▸ Task brief
Could you copy out, unchanged, the stretch below from the line containing "order: Pelecaniformes" through the line containing "family: Coccinellidae", with both of those lines included and nothing else?

◇ ◇ ◇

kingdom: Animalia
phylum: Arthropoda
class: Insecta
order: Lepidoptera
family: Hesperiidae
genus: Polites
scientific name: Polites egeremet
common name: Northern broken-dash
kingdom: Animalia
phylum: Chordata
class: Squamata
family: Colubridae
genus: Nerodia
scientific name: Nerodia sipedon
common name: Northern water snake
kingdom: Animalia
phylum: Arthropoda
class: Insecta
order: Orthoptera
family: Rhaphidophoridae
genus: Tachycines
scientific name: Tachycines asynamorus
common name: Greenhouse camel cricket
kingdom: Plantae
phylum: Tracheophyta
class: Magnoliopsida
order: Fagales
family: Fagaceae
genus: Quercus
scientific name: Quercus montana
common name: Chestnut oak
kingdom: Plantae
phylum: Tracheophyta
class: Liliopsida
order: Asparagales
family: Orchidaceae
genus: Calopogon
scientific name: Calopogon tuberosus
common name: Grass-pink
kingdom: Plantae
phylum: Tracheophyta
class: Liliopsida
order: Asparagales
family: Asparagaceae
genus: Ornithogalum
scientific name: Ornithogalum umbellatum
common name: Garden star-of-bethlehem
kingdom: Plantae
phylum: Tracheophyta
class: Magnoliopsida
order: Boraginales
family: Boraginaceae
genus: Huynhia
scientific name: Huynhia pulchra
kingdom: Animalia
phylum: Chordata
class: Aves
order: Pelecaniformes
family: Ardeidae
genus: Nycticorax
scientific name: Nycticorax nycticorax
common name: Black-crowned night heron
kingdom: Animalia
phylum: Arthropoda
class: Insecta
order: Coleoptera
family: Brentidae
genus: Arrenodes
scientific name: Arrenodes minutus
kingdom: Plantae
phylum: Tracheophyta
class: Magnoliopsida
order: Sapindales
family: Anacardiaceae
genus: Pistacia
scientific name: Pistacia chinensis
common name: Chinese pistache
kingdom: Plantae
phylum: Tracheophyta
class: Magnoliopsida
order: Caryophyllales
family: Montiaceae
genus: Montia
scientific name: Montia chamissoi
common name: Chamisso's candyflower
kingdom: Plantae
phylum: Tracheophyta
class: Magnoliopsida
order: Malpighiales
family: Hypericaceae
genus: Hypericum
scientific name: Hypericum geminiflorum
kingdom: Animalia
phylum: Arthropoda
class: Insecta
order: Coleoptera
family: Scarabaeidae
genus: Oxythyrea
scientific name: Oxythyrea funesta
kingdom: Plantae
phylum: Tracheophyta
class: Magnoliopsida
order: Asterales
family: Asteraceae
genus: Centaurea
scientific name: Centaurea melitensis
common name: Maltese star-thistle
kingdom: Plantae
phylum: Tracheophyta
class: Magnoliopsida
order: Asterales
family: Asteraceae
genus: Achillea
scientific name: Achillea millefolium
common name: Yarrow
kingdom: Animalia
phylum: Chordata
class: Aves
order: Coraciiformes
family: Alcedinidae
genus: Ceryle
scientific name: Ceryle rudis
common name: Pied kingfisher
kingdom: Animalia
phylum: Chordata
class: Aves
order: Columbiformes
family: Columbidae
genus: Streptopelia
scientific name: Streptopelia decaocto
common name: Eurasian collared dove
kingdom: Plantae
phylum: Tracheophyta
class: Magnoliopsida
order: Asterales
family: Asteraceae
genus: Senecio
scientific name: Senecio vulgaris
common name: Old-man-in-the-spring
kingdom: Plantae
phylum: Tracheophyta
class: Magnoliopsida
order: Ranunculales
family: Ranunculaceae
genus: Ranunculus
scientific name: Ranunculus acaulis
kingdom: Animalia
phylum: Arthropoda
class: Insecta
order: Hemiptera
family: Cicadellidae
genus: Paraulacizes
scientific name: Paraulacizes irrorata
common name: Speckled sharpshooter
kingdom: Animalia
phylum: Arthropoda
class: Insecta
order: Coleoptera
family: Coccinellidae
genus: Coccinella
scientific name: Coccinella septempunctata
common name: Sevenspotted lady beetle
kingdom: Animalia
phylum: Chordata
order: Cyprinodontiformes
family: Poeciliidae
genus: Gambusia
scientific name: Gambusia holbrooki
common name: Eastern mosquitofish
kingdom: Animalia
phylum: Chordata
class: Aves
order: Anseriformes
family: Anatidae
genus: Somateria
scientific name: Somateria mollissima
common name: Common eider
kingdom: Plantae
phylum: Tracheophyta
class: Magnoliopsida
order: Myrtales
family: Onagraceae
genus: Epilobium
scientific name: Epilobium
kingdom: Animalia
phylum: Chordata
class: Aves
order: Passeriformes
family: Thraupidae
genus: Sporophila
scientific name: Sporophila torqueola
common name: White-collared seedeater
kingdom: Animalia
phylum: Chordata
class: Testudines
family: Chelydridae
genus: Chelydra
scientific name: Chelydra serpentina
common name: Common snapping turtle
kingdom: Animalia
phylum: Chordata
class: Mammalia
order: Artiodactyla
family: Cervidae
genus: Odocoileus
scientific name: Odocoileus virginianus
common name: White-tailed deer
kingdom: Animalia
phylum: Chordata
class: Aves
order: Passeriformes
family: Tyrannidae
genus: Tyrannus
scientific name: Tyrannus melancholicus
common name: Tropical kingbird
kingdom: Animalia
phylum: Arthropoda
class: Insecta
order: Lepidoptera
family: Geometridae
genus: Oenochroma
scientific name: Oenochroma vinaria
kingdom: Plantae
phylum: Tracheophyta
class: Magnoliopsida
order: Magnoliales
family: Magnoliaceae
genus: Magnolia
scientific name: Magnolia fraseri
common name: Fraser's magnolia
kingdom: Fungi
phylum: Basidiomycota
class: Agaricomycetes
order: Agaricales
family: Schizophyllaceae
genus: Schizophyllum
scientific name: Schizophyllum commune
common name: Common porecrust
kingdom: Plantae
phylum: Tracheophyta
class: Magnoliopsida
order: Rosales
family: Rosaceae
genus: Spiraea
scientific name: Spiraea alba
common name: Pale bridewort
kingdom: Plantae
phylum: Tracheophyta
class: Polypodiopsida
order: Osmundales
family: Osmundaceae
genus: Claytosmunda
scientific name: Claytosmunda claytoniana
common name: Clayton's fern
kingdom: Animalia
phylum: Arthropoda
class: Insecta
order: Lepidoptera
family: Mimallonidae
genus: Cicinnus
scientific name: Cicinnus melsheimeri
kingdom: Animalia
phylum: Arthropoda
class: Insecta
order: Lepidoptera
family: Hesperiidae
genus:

◇ ◇ ◇

▸ Exercise response
order: Pelecaniformes
family: Ardeidae
genus: Nycticorax
scientific name: Nycticorax nycticorax
common name: Black-crowned night heron
kingdom: Animalia
phylum: Arthropoda
class: Insecta
order: Coleoptera
family: Brentidae
genus: Arrenodes
scientific name: Arrenodes minutus
kingdom: Plantae
phylum: Tracheophyta
class: Magnoliopsida
order: Sapindales
family: Anacardiaceae
genus: Pistacia
scientific name: Pistacia chinensis
common name: Chinese pistache
kingdom: Plantae
phylum: Tracheophyta
class: Magnoliopsida
order: Caryophyllales
family: Montiaceae
genus: Montia
scientific name: Montia chamissoi
common name: Chamisso's candyflower
kingdom: Plantae
phylum: Tracheophyta
class: Magnoliopsida
order: Malpighiales
family: Hypericaceae
genus: Hypericum
scientific name: Hypericum geminiflorum
kingdom: Animalia
phylum: Arthropoda
class: Insecta
order: Coleoptera
family: Scarabaeidae
genus: Oxythyrea
scientific name: Oxythyrea funesta
kingdom: Plantae
phylum: Tracheophyta
class: Magnoliopsida
order: Asterales
family: Asteraceae
genus: Centaurea
scientific name: Centaurea melitensis
common name: Maltese star-thistle
kingdom: Plantae
phylum: Tracheophyta
class: Magnoliopsida
order: Asterales
family: Asteraceae
genus: Achillea
scientific name: Achillea millefolium
common name: Yarrow
kingdom: Animalia
phylum: Chordata
class: Aves
order: Coraciiformes
family: Alcedinidae
genus: Ceryle
scientific name: Ceryle rudis
common name: Pied kingfisher
kingdom: Animalia
phylum: Chordata
class: Aves
order: Columbiformes
family: Columbidae
genus: Streptopelia
scientific name: Streptopelia decaocto
common name: Eurasian collared dove
kingdom: Plantae
phylum: Tracheophyta
class: Magnoliopsida
order: Asterales
family: Asteraceae
genus: Senecio
scientific name: Senecio vulgaris
common name: Old-man-in-the-spring
kingdom: Plantae
phylum: Tracheophyta
class: Magnoliopsida
order: Ranunculales
family: Ranunculaceae
genus: Ranunculus
scientific name: Ranunculus acaulis
kingdom: Animalia
phylum: Arthropoda
class: Insecta
order: Hemiptera
family: Cicadellidae
genus: Paraulacizes
scientific name: Paraulacizes irrorata
common name: Speckled sharpshooter
kingdom: Animalia
phylum: Arthropoda
class: Insecta
order: Coleoptera
family: Coccinellidae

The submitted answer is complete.